Our backpacks felt particularly heavy as we trudged up the hill out of town. Every time we stopped for a rest, an elderly Austrian woman, who never seemed to stop her slow steady pace, passed us by with a smile. Soon the rain started and we swapped our raincoats so that only my husband was without one, getting very cold and wet. Both of us said later that, at this point, it wasn’t clear that we were going to be able to make it.

 

It was a couple of miles after this that we met our first angel. In a tiny roadside shop selling coffee (hooray!) and chocolate and plastic ponchos a lovely, caring woman in her early 30s, chatted and cheered us up, letting us take up her entire shop space, huddled inside, dripping all over her floor.

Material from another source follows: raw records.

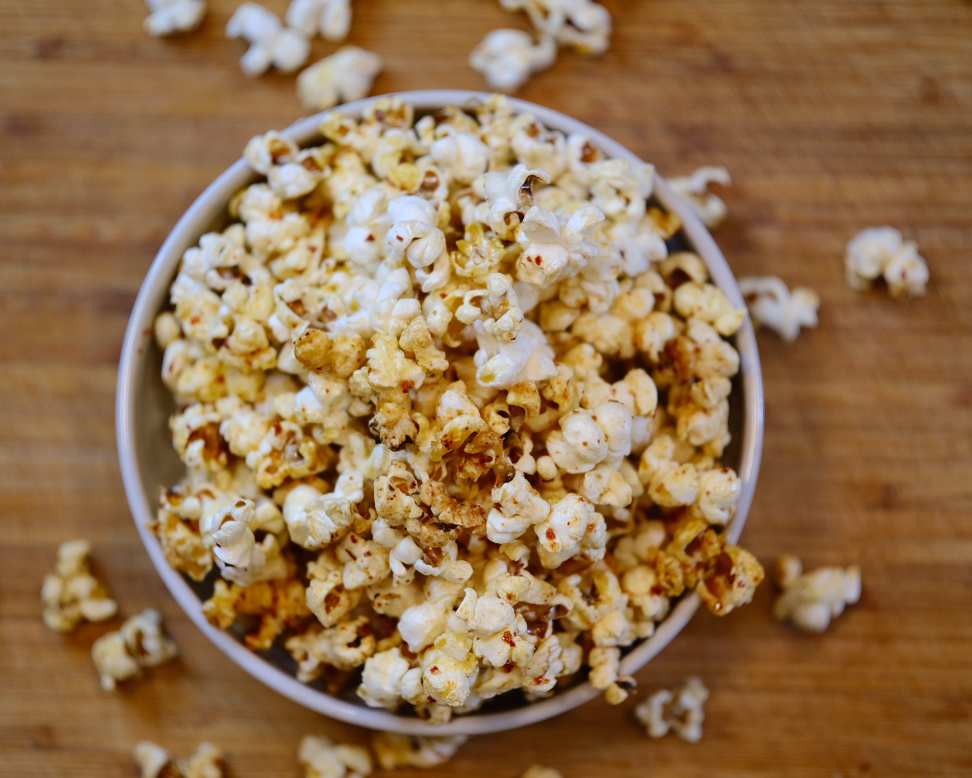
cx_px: 491
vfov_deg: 16.2
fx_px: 2733
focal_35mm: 95
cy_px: 390
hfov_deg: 20.2
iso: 250
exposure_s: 1/85
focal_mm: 56
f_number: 1.7
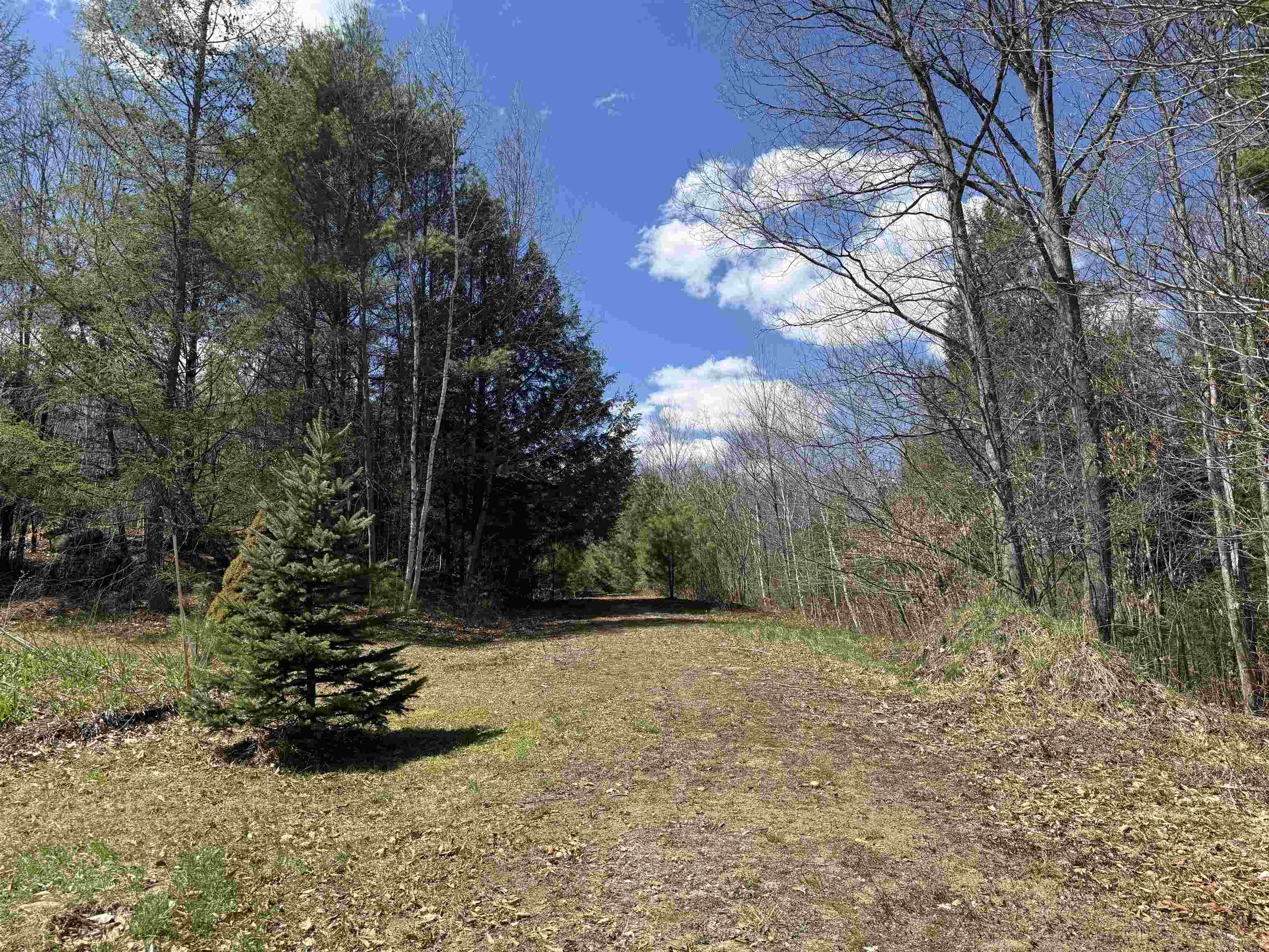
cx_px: 634
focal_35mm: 24
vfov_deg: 56.8
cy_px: 476
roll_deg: -0.6
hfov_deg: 71.6
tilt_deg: +13.3
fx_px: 880
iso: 80
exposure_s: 1/3425
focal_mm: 6.76
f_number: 1.78
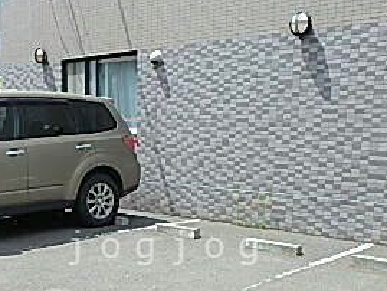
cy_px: 248
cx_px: 167
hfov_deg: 38.1
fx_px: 559
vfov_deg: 28.3
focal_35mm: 50
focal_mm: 3.7
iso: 125
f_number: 3.5
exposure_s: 1/800
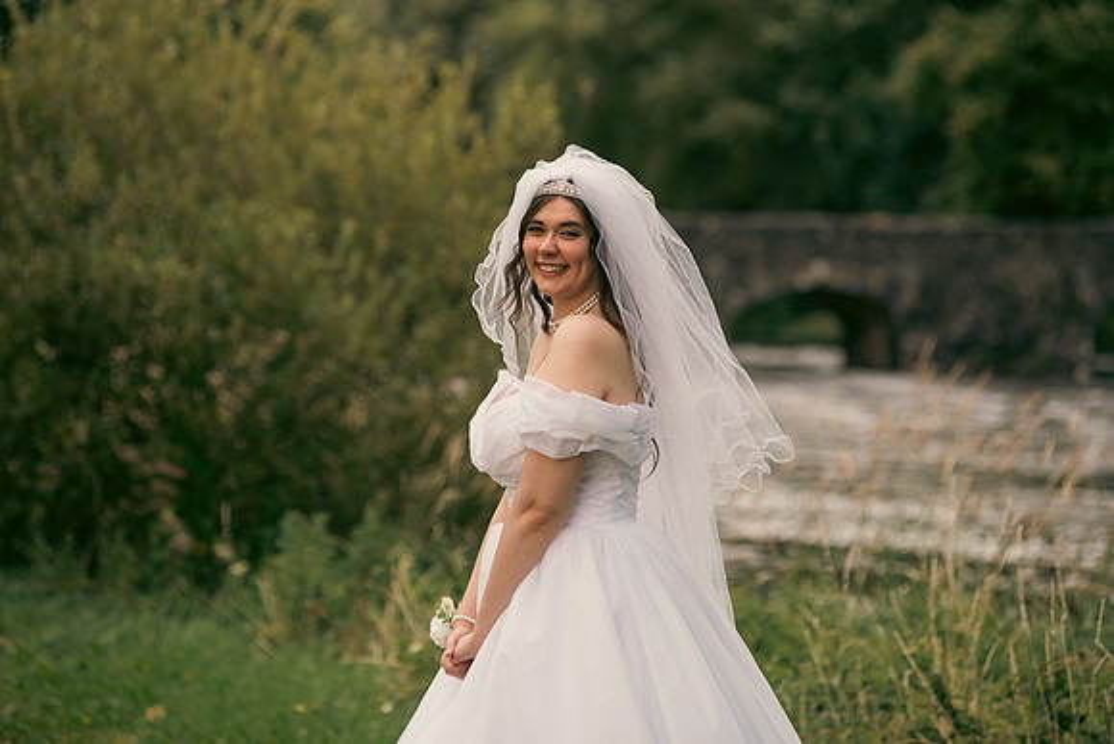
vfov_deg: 8.9
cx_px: 557
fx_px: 4797
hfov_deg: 13.2
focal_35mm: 155
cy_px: 372
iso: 320
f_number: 3.5
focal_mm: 155
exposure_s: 1/200
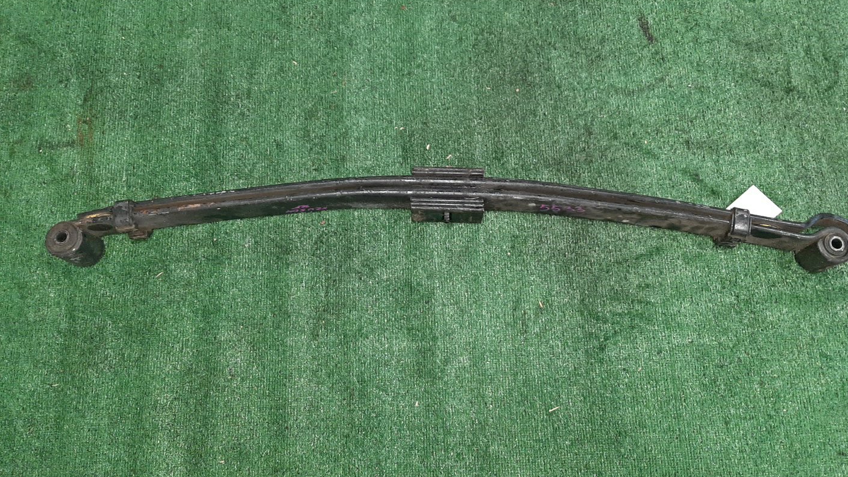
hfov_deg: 66.1
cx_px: 433
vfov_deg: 40.1
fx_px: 652
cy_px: 221
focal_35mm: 29
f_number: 1.7
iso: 220
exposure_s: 1/50
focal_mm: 3.93
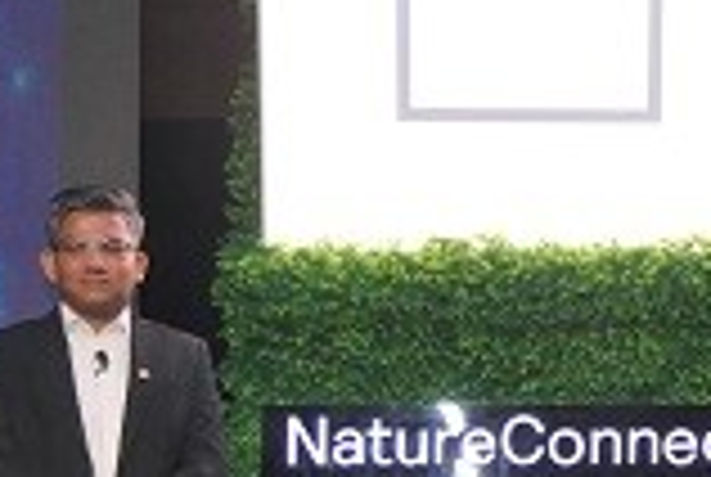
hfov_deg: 19.8
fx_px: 1998
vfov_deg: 13.6
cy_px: 367
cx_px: 626
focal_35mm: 101
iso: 800
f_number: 3.2
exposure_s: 1/125
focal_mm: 11.7
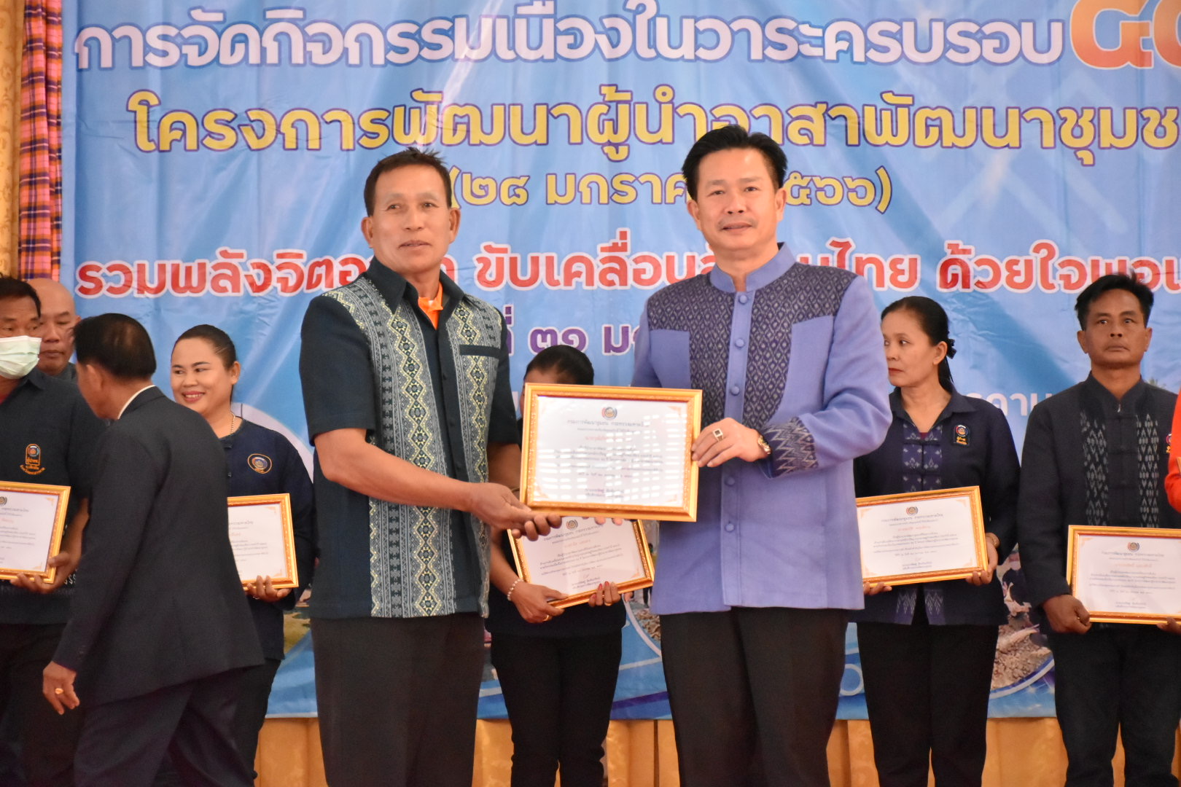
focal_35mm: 105
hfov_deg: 19.5
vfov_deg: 13.0
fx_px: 3444
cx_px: 590
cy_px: 394
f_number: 5
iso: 4000
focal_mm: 70
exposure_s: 1/200
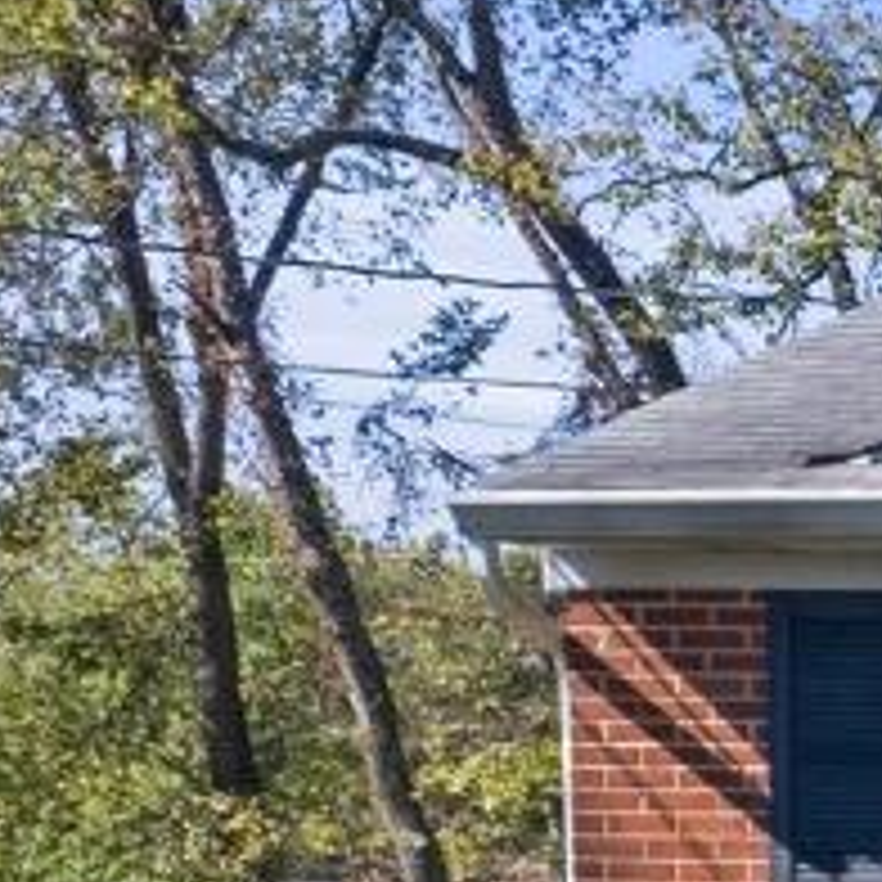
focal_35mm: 143
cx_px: 3213
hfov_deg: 8.4
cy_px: 884
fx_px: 4122
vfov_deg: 12.1
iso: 100
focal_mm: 8.38
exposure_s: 1/1000
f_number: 2.8
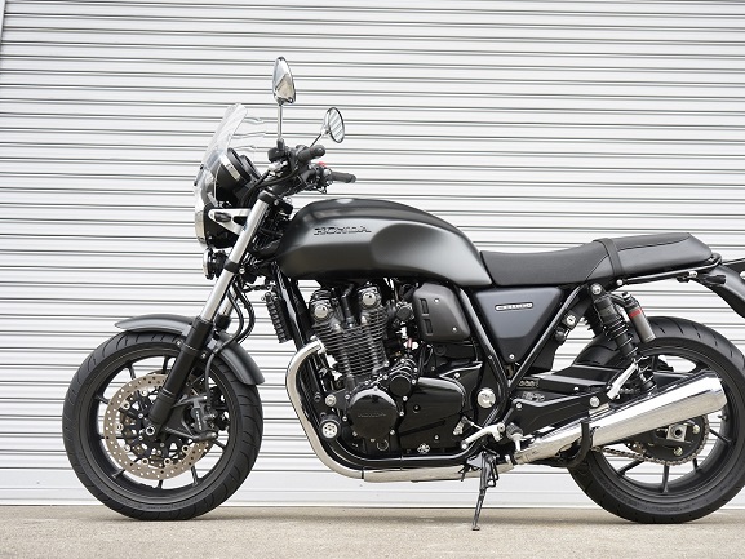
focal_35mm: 40
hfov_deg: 46.6
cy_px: 287
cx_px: 431
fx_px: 861
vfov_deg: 36.0
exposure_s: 1/50
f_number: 5.6
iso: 100
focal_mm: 34
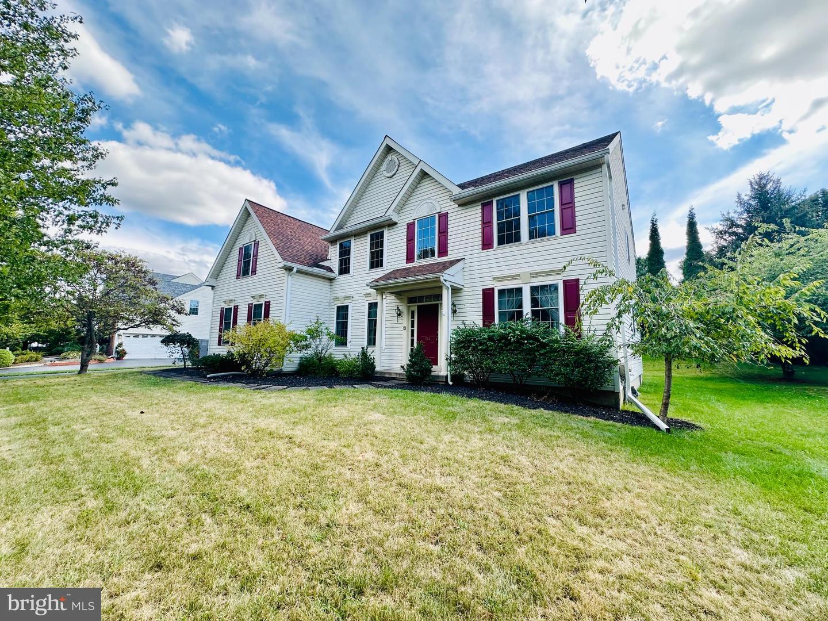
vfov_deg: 85.7
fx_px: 335
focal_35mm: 14
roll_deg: -0.9
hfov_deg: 102.1
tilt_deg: +7.3
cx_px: 414
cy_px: 310
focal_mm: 2.22
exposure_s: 1/344
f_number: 2.2
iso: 40
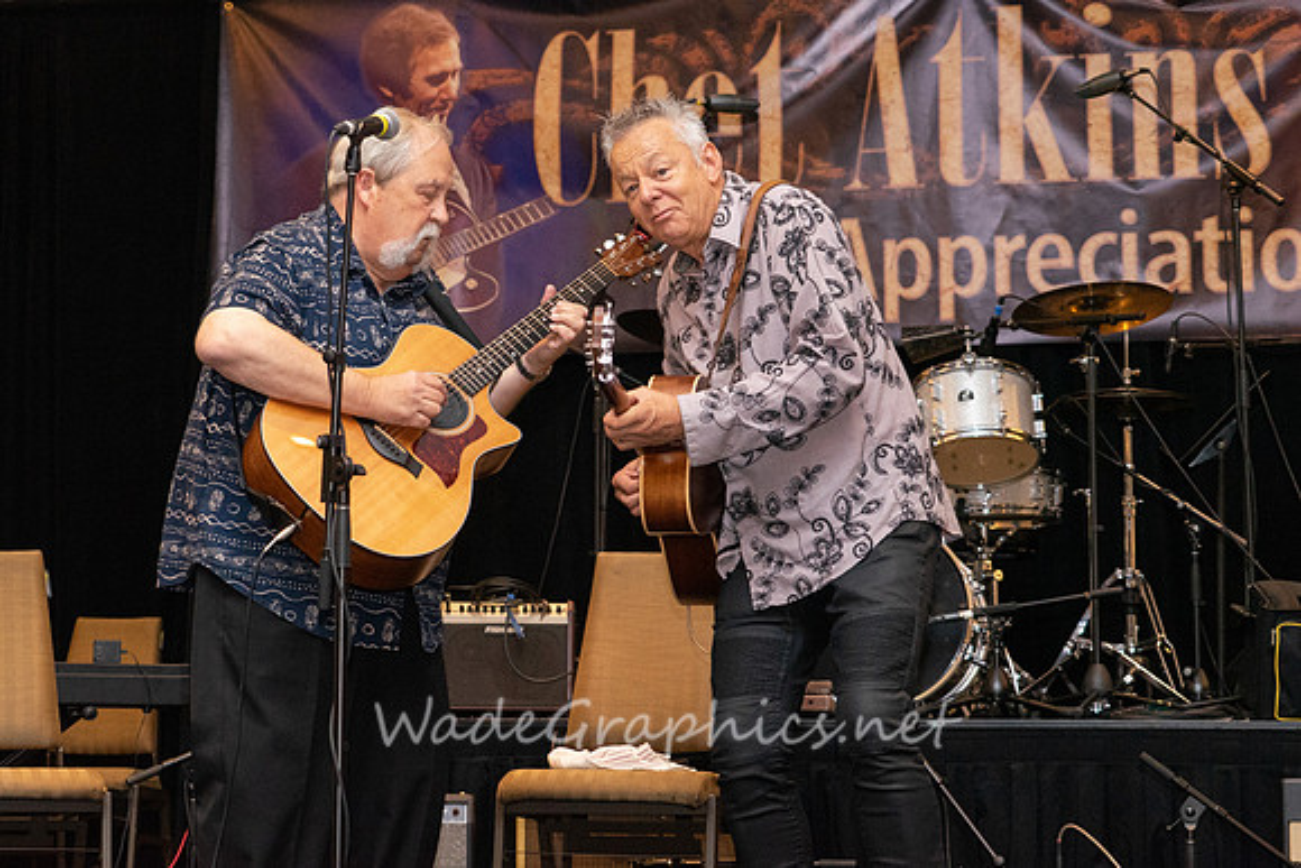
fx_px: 3023
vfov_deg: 16.3
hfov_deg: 24.2
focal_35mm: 84
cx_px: 518
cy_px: 326
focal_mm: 66
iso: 4000
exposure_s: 1/200
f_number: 5
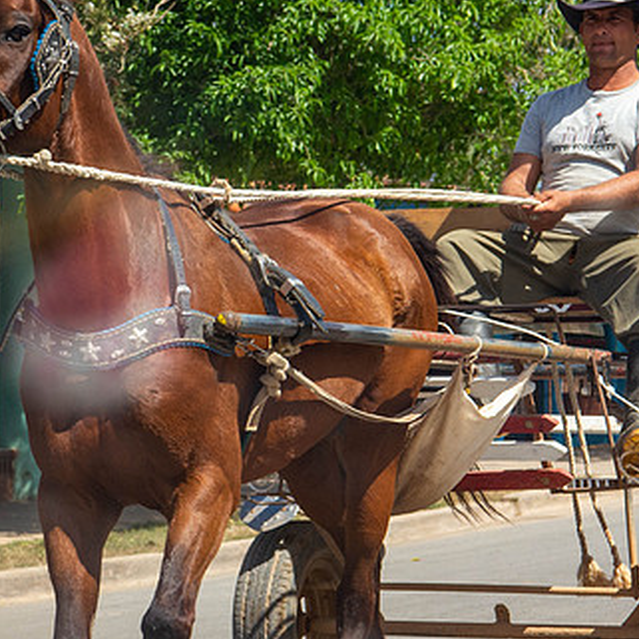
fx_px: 2987
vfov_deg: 12.2
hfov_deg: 12.2
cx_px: 354
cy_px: 317
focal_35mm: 143
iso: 1100
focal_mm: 70
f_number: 9
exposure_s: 1/2000
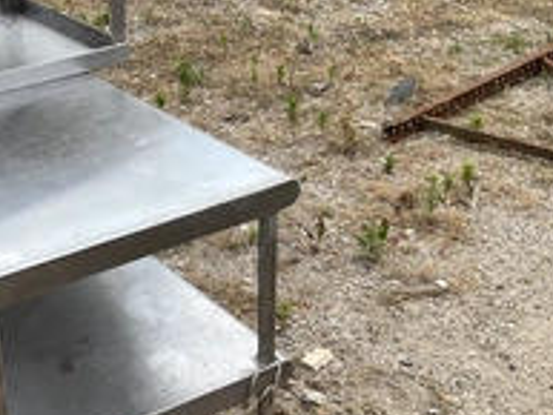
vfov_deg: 24.4
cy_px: 197
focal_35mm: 60
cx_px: 20
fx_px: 959
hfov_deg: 30.3
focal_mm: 3
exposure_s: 1/829
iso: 25
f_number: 1.8
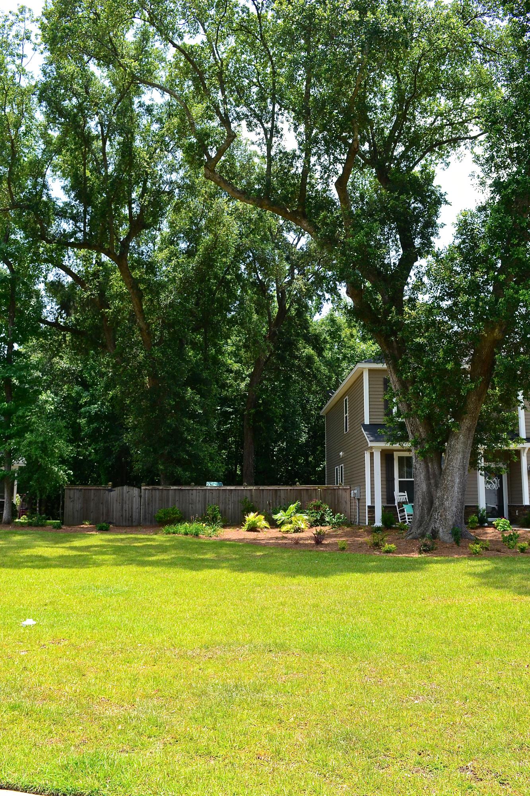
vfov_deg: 67.4
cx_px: 265
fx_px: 596
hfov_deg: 47.9
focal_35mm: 27
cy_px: 398
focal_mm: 18
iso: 400
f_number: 10
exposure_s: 1/250
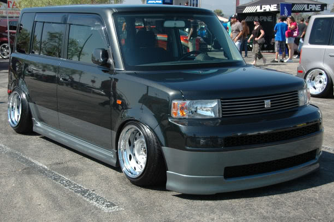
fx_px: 528
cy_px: 105
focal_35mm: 57
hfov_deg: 35.1
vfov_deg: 23.7
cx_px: 153
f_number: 4.5
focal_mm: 32
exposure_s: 1/1000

She fitted my husband with a poncho, and then, realizing that his arms were still uncovered, spent a considerable amount of care cutting and tying plastic bags on his arms so that they would be protected from the rain. I don’t feel like I can express what this meant to us. Meeting our level of despair and need, her caring made it possible for us to go on. Our hearts were warmed by her kindness.

 

It rained for most of the day, but we never doubted that we could do it after that. Our legs were like jelly by the time we reached Puente de la Reina and hung up some of our wet things to dry in our warm and dry hostel. That night, enjoying a warm ‘pilgrim’s menu’ in a local restaurant, we laughed about the day and enjoyed being together. We slept very well in our bunk beds that night.

 

Knowing a bit more what to expect the next day, and that the route of the Camino was very clearly marked and that our fellow walkers, from many parts of the world, were friendly and encouraging, we set off with a bit more confidence. Already, people we had met earlier, we greeted like friends. I shared some of our dried mango with a woman from Ecuador who was doing the whole Camino on her own. Our younger son befriended a young Korean woman and our eldest tried out a few French phrases with a French couple and greeted some Hungarians in their native language.

 

This day was hard too, from a walking point of view, but the smiles of others helped us all along and the landscape was beautiful and changing, at some points our way taking us along Medieval cobbled streets, then through fields and among trees. Even when it took us alongside a motorway, we passed a fence where pilgrims seemed to have woven twigs and grass between the wires to form crosses, making what might not have been particularly inspiring, mysterious and thought-provoking.

 

By the time we reached the town of Estella, we were all comparing our personal ‘battery levels’. Most of us were at 2% or less. Then we discovered that the convent we had arranged to stay in was at the top of a steep hill, overlooking the town. It was one of those parenting moments when you barely have the strength to get yourself to where you need to be, let alone the energy to cajole the kids along, too, but somehow we managed it.

 

We were met at the door of the Monasterio San Benito http://www.monasteriosanbenitoestella.com by a tiny and elderly Sister Esperanza, who showed us to our rooms and took away our boots and waterproof trousers to wash and dry, showing straightaway her community’s commitment to welcome all guests as if they were receiving Christ. We joined the 12 nuns in their evening prayer, which I could partly follow and included Psalm 122 which begins ‘ I rejoiced when I heard them say, let us go to the house of the Lord…’ and which somehow felt perfect for that moment.

 

In that chapel and at a few points walking during the day, I had felt deep, unexplainable joy. Maximum joy. It was tinged with sadness, knowing that the boys and I were going to leave the next day and that my husband, Philip, would be continuing on his own without us, but it was joy, nonetheless. Sister Esperanza got up early the next morning so that we could have breakfast before we caught our bus back to Pamplona, and, seeing our tears as she served us, said that the way of the cross involves both suffering and gladness. Giving things up for the sake of Jesus is the way to become more like him. And the way to maximum joy.